PROBLEM TO SOLVE:
Read the data below line by line and copy each one with "Return" in it.

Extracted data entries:
**********
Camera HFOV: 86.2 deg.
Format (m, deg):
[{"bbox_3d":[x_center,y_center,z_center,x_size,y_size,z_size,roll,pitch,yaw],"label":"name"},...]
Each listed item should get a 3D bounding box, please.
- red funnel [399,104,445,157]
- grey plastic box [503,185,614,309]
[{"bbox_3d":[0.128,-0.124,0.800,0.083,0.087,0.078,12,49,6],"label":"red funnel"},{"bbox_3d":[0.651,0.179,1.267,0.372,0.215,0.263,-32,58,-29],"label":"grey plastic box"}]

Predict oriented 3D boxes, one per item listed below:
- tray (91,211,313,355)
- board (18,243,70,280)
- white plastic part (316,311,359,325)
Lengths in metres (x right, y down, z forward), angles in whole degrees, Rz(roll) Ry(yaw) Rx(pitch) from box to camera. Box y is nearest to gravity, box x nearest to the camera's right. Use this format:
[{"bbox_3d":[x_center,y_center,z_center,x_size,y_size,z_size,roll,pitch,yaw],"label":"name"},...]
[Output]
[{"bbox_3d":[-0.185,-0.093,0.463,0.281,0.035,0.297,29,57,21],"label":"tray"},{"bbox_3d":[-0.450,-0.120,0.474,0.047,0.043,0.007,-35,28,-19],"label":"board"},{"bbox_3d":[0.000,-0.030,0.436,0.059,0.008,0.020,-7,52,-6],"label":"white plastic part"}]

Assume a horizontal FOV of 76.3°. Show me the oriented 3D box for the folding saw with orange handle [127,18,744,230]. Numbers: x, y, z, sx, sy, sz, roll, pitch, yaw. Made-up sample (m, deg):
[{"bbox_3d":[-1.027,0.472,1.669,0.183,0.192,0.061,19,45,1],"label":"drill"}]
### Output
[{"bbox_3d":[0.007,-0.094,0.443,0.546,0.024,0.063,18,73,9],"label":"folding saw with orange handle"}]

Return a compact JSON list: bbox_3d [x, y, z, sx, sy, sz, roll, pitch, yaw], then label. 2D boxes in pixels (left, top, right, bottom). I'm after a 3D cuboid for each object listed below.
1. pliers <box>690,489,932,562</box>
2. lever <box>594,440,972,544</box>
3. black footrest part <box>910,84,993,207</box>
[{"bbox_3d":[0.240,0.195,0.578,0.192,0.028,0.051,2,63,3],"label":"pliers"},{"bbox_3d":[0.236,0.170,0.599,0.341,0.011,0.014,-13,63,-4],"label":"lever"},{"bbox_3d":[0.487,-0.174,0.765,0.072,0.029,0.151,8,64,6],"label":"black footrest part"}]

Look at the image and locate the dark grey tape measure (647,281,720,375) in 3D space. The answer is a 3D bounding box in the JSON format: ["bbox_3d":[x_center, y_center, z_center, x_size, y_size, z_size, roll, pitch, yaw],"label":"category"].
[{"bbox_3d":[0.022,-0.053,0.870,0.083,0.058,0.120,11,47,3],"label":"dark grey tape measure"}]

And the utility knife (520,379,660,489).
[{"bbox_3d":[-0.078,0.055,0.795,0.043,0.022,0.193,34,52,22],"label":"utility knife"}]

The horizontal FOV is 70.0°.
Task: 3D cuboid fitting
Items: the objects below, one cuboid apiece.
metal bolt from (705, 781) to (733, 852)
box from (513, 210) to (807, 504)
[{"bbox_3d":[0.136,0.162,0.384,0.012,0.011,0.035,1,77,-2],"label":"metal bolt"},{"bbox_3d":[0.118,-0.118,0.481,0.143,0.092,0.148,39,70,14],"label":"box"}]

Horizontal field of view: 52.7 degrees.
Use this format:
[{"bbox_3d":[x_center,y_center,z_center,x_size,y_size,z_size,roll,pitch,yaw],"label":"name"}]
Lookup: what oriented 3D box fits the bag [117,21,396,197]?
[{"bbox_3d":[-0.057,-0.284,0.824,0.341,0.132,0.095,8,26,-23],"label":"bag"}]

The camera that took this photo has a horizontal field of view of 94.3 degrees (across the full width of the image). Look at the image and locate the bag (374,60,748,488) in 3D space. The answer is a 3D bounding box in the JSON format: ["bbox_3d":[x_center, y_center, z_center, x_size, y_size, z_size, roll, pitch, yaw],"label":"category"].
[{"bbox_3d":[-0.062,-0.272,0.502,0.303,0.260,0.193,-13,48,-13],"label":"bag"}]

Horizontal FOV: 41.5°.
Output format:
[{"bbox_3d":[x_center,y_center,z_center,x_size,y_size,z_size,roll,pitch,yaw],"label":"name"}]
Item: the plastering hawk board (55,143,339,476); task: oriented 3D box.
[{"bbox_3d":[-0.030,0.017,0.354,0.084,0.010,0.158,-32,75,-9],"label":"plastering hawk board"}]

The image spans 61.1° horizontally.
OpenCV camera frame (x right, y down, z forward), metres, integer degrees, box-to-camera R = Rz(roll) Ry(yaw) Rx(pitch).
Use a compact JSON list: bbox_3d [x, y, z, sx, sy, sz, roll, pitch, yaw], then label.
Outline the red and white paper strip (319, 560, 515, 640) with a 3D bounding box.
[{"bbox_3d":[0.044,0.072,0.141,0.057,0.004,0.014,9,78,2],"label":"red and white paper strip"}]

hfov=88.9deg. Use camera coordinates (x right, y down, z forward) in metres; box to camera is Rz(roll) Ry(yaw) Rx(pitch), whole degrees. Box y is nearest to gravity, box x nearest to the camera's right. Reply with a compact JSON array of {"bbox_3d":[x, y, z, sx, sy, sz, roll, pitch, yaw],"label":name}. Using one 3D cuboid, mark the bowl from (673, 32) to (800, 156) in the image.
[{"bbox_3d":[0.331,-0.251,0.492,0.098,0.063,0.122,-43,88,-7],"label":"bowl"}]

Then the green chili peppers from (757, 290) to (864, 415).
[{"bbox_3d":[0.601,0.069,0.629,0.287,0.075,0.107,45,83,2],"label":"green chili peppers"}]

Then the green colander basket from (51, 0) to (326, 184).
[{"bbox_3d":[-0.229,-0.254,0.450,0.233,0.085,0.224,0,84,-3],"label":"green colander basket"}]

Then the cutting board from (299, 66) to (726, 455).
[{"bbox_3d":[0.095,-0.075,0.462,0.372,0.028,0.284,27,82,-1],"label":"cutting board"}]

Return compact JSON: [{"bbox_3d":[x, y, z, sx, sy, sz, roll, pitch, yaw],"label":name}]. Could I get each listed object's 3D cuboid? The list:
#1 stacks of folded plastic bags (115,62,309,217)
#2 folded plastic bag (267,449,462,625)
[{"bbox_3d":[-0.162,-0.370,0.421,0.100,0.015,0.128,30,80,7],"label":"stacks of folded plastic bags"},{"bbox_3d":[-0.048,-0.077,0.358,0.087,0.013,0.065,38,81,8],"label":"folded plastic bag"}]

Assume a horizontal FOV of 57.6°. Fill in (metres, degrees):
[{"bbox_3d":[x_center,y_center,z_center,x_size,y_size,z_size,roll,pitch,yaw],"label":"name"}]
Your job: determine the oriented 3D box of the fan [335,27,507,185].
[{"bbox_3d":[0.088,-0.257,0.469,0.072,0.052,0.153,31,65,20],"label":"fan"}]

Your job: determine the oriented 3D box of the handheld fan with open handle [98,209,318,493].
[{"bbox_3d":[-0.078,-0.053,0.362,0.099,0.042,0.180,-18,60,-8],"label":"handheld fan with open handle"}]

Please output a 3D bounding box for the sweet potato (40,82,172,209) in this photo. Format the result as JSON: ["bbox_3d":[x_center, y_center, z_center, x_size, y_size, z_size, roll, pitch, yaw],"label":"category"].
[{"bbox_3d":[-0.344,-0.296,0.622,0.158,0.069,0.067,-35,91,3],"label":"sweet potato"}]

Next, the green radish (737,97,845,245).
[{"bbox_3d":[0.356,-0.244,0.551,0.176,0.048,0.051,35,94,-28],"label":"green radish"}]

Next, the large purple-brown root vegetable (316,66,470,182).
**********
TASK OUTPUT:
Return a compact JSON list: bbox_3d [x, y, z, sx, sy, sz, roll, pitch, yaw], then label. 2D boxes in pixels (left, top, right, bottom). I'm after a 3D cuboid for each object listed below.
Return compact JSON: [{"bbox_3d":[x, y, z, sx, sy, sz, roll, pitch, yaw],"label":name}]. Could I get each listed object's 3D cuboid? The list:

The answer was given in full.